(EXERCISE OBJECTIVE)
Your reply must contain the full listing below, reproduced exactly, but no pictures.

(RAW DATA)
○ ○ ○ ○ ○ ○ ○

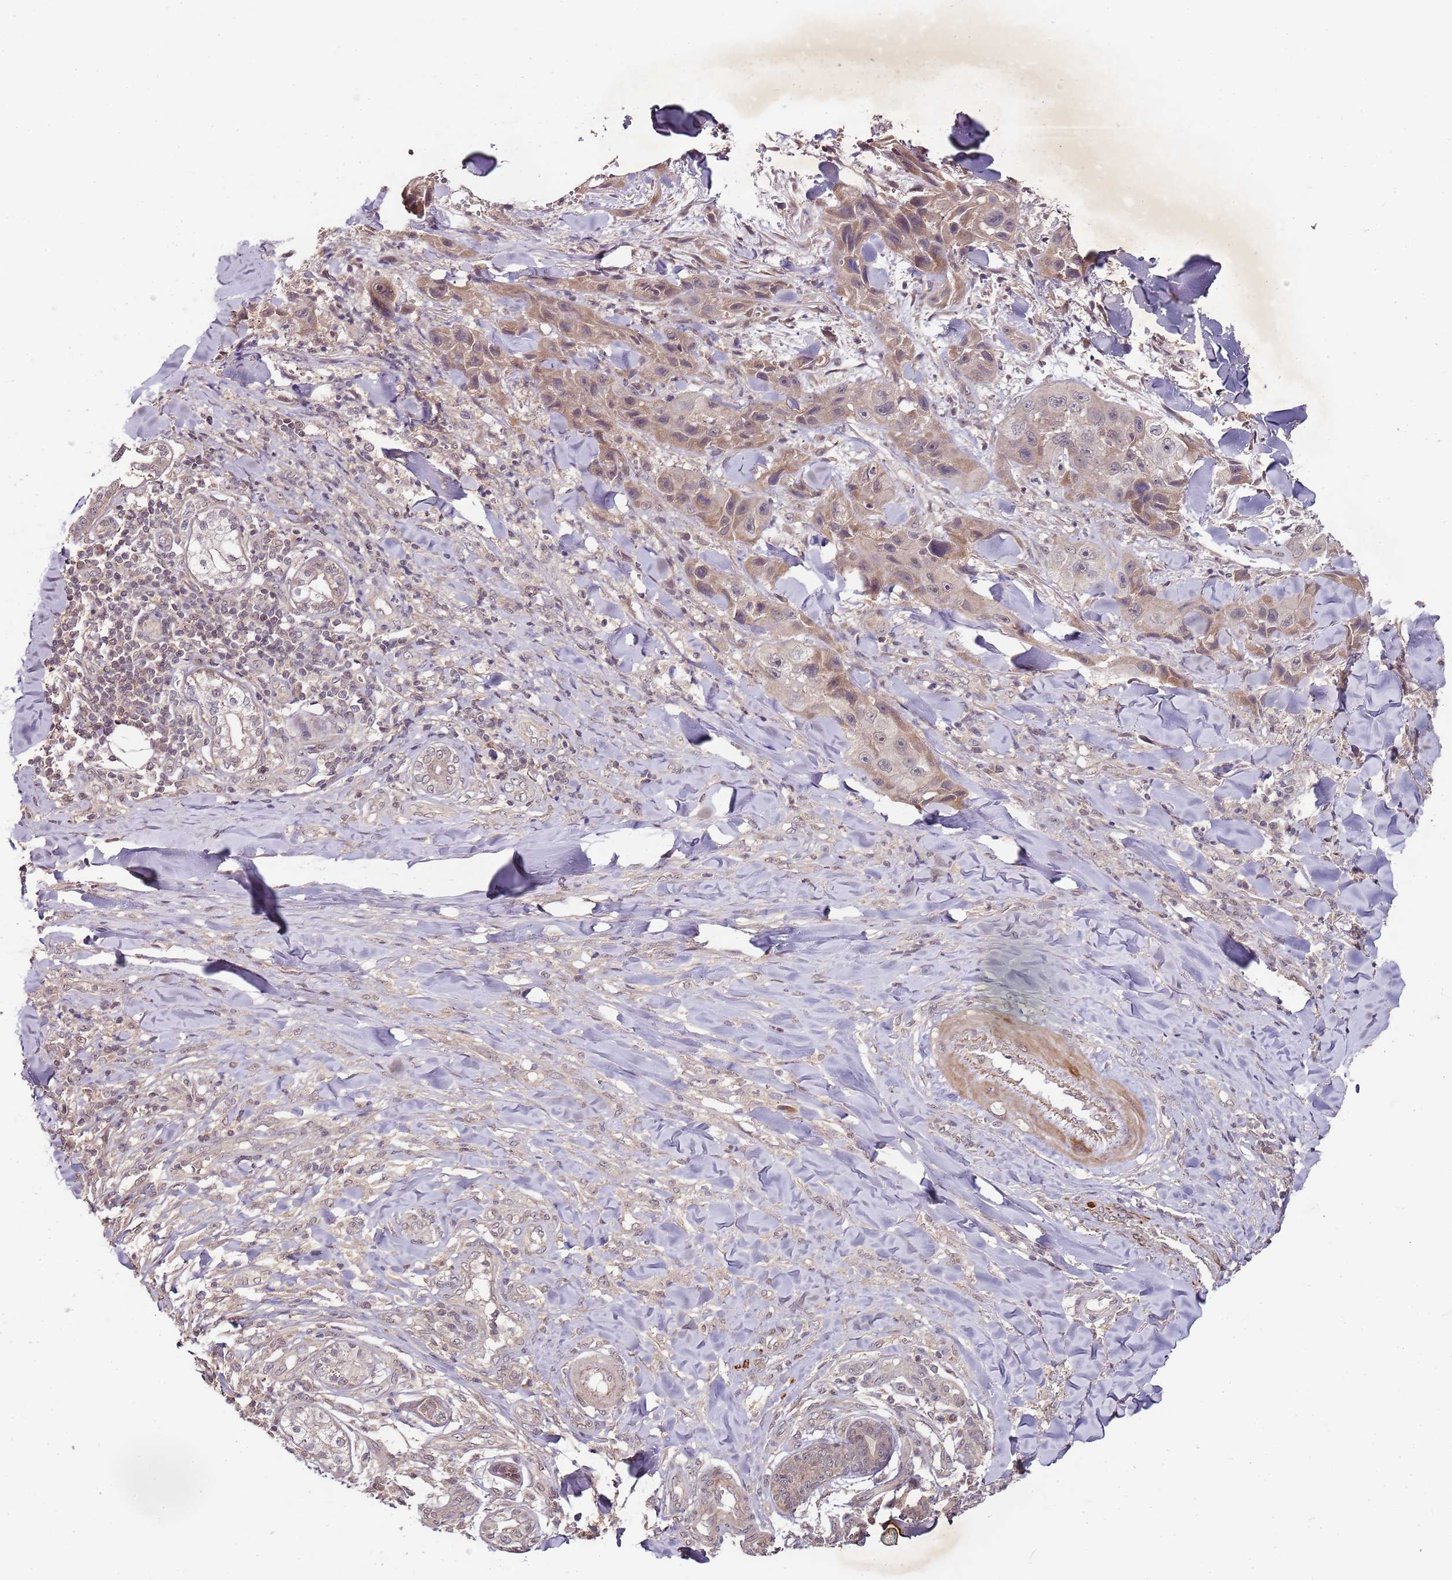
{"staining": {"intensity": "moderate", "quantity": "25%-75%", "location": "cytoplasmic/membranous,nuclear"}, "tissue": "skin cancer", "cell_type": "Tumor cells", "image_type": "cancer", "snomed": [{"axis": "morphology", "description": "Squamous cell carcinoma, NOS"}, {"axis": "topography", "description": "Skin"}, {"axis": "topography", "description": "Subcutis"}], "caption": "Immunohistochemical staining of skin cancer demonstrates moderate cytoplasmic/membranous and nuclear protein positivity in approximately 25%-75% of tumor cells. (brown staining indicates protein expression, while blue staining denotes nuclei).", "gene": "LIN37", "patient": {"sex": "male", "age": 73}}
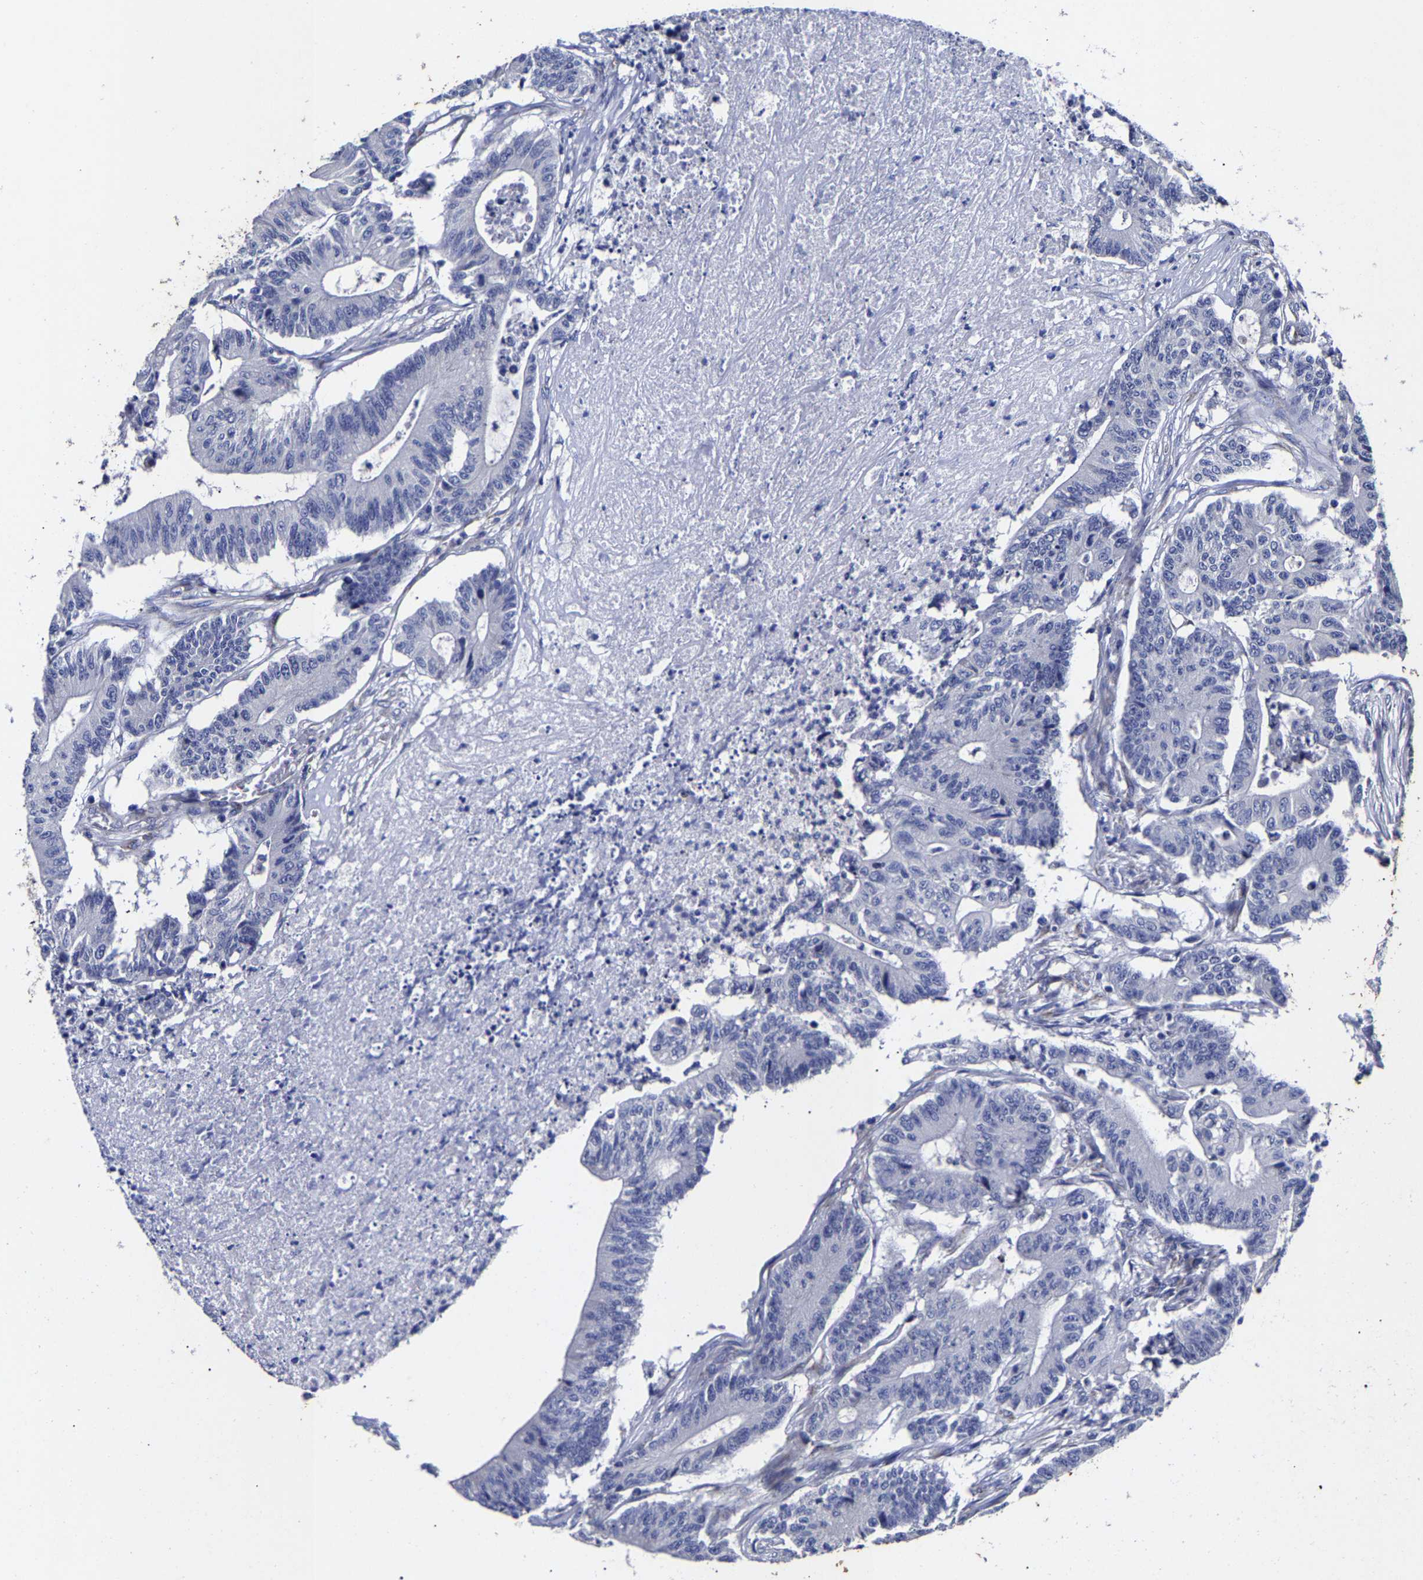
{"staining": {"intensity": "negative", "quantity": "none", "location": "none"}, "tissue": "colorectal cancer", "cell_type": "Tumor cells", "image_type": "cancer", "snomed": [{"axis": "morphology", "description": "Adenocarcinoma, NOS"}, {"axis": "topography", "description": "Colon"}], "caption": "Tumor cells show no significant positivity in colorectal cancer.", "gene": "AASS", "patient": {"sex": "female", "age": 84}}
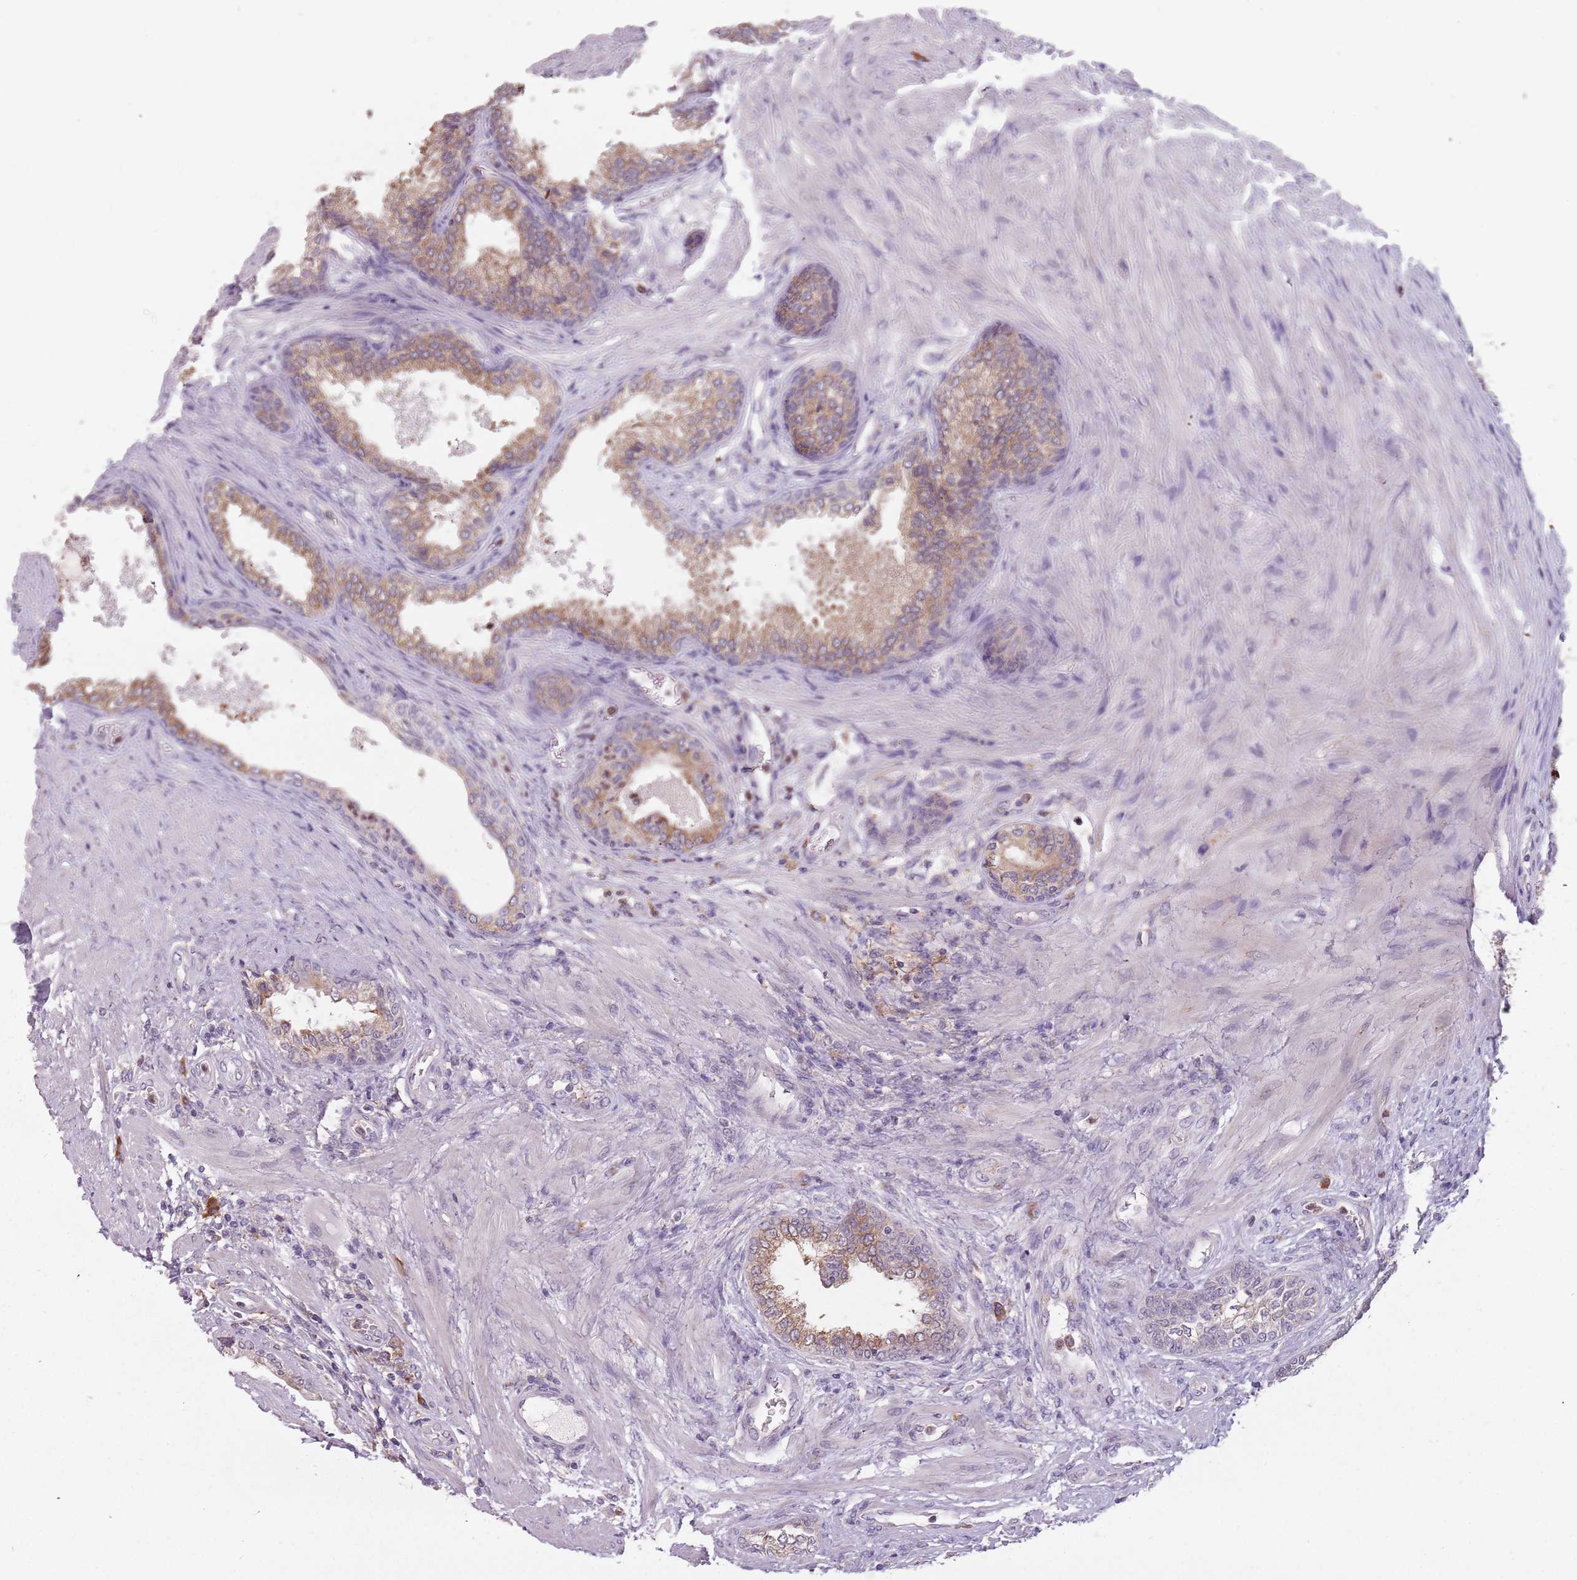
{"staining": {"intensity": "moderate", "quantity": ">75%", "location": "cytoplasmic/membranous"}, "tissue": "prostate", "cell_type": "Glandular cells", "image_type": "normal", "snomed": [{"axis": "morphology", "description": "Normal tissue, NOS"}, {"axis": "topography", "description": "Prostate"}], "caption": "Brown immunohistochemical staining in benign human prostate reveals moderate cytoplasmic/membranous positivity in about >75% of glandular cells.", "gene": "RPS9", "patient": {"sex": "male", "age": 76}}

○ ○ ○ ○ ○ ○ ○

(YOUR RESPONSE)
{"staining": {"intensity": "moderate", "quantity": "25%-75%", "location": "cytoplasmic/membranous,nuclear"}, "tissue": "skin cancer", "cell_type": "Tumor cells", "image_type": "cancer", "snomed": [{"axis": "morphology", "description": "Squamous cell carcinoma, NOS"}, {"axis": "topography", "description": "Skin"}, {"axis": "topography", "description": "Subcutis"}], "caption": "Immunohistochemical staining of skin cancer demonstrates moderate cytoplasmic/membranous and nuclear protein positivity in approximately 25%-75% of tumor cells. (brown staining indicates protein expression, while blue staining denotes nuclei).", "gene": "LIN37", "patient": {"sex": "male", "age": 73}}
{"staining": {"intensity": "negative", "quantity": "none", "location": "none"}, "tissue": "colorectal cancer", "cell_type": "Tumor cells", "image_type": "cancer", "snomed": [{"axis": "morphology", "description": "Adenocarcinoma, NOS"}, {"axis": "topography", "description": "Colon"}], "caption": "Tumor cells show no significant positivity in colorectal cancer.", "gene": "AASS", "patient": {"sex": "female", "age": 84}}
{"staining": {"intensity": "moderate", "quantity": ">75%", "location": "cytoplasmic/membranous"}, "tissue": "prostate", "cell_type": "Glandular cells", "image_type": "normal", "snomed": [{"axis": "morphology", "description": "Normal tissue, NOS"}, {"axis": "topography", "description": "Prostate"}], "caption": "Brown immunohistochemical staining in benign human prostate reveals moderate cytoplasmic/membranous positivity in about >75% of glandular cells.", "gene": "RPS9", "patient": {"sex": "male", "age": 76}}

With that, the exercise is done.